- Born: Harry Alvin Duncan April 19, 1916 Keokuk, Iowa, United States
- Died: April 18, 1997 (aged 80) Omaha, Nebraska, United States
- Occupations: Poet, Printer, Publisher, Librettist, Translator
- Spouse: Nancy Duncan
- Children: Guy Duncan Barnaby Duncan Lucy Elizabeth Duncan
- Writing career
- Genres: American poetry Letterpress printing

= Harry Duncan (publisher) =

Harry Alvin Duncan (April 19, 1916 – April 18, 1997) was a hand-press printer, author, librettist, translator, and publisher under his imprint the Cummington Press. He was known for publishing early works by Robert Lowell, Tennessee Williams, Wallace Stevens, Allen Tate, Marianne Moore, William Logan, Stephen Berg, and Dana Gioia. A 1982 Newsweek article about the rebirth of the hand press movement said that Duncan was "considered the father of the post-World War II private-press movement."

== Career ==
Harry Duncan was born in Keokuk, Iowa and earned a bachelor's degree in English in 1938 from Grinnell College intending to become a poet. He enrolled in the English graduate program at Duke University, but never completed his master's degree. During graduate school he spent summers at Katherine Frazier's Cummington School of the Arts. While in Massachusetts he began publishing books of contemporary poetry using a hand press.
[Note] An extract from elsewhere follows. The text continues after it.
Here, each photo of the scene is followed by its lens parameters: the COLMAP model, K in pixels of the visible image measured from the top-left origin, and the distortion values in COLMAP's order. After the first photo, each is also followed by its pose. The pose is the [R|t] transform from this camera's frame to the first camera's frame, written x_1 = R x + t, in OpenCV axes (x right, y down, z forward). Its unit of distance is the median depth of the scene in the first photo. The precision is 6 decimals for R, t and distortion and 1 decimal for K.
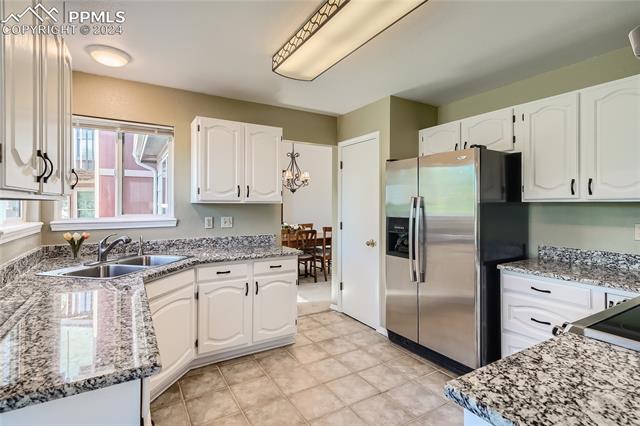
lens RADIAL K [[297.2, 0, 319.8], [0, 297.2, 206.7], [0, 0, 1]] dist [0.004427, 0.000549]
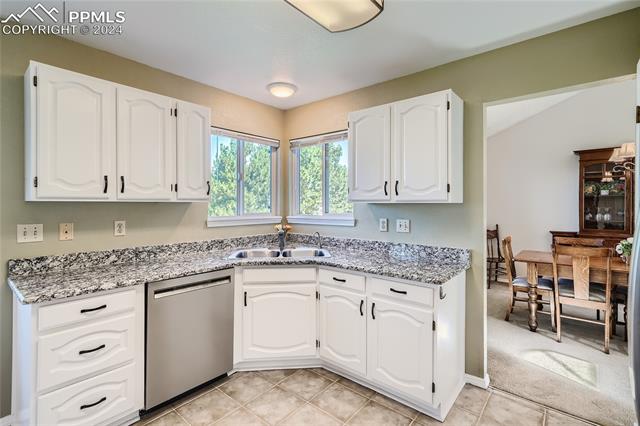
lens RADIAL K [[297.2, 0, 315.9], [0, 297.2, 207.3], [0, 0, 1]] dist [0.004427, 0.000549]
pose [[0.338150, 0.007069, -0.941066, 0.461820], [-0.006259, 0.999967, 0.005262, -0.003255], [0.941072, 0.004111, 0.338182, 0.576510]]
He eventually chose to focus on letterpress printing instead of a graduate degree. The first Cummington Press book was published in 1939.

Duncan became director of the typographical laboratory at the University of Iowa's School of Journalism and moved the Cummington Press to Iowa City in 1956. In 1972, he moved to the University of Nebraska at Omaha (UNO) and began the university's fine arts press, Abattoir Editions, and taught. He retired from teaching in 1985 and returned to printing books full-time under the Cummington Press imprint. Duncan died on April 18, 1997, in Omaha, Nebraska.

Marking the centenary of his birth, the Fall 2016 issue of Parenthesis included a portrait of Harry Duncan on its cover along with three articles by or about Duncan: the text of his talk "New England Novitiate," "An Apprentice's Story" by Juan Nicanor Pascoe, and "A Checklist of Printed Work, 1939-1997" by Michael Peich and Denise Brady.